Think about that, then think about this:

The merged House health care plan unveiled Thursday reportedly pays for itself two ways: Raising taxes on rich folks by about half a trillion bucks over 10 years and exacting huge savings totaling about half a trillion bucks over 10 years.

Presto-facto-done-oh: Trillion bucks for health care reform — bought and paid, case closed.

Really?

Leaving aside the fact the government has yet to prove it's good at saving money, let's focus instead on what it's proven very good at: Spending it. And something else: Taxing it, so it can keep spending it.

Now think about the folks it's taxing: Rich folks who presumably can and should pay up. Another 5 percent surtax on them — on top of the nearly 5 percent tax they'll be seeing soon.

So in short order, and likely the same year, the top income tax rate will jump from roughly 35 percent to 45 percent.

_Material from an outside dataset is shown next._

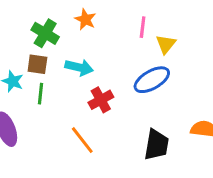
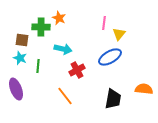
orange star: (85, 19) -> (59, 18), moved
green cross: (45, 33) -> (41, 27), turned -30
brown square: (37, 64) -> (22, 40), moved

Which doesn't include limiting a lot of these folks' deductions, which some argue quietly raises that top rate closer to 50 percent.

And with soaring state taxes and all these millionaire taxes that conveniently cover a lot more than millionaires, they're now looking at something closer to 60 percent.

Have any of these grand assumptions factored in what New York State never did? That you can raise taxes, but that doesn't mean you can raise revenue.

In New York, rich folks bolted or quit or retired. And revenues went down and now Governor David Paterson is wondering what's up.

Maybe he should call Harry Reid and tell him what's about to go down. I'm sure Harry will take the call. He's in his office, behind a door — a closed door.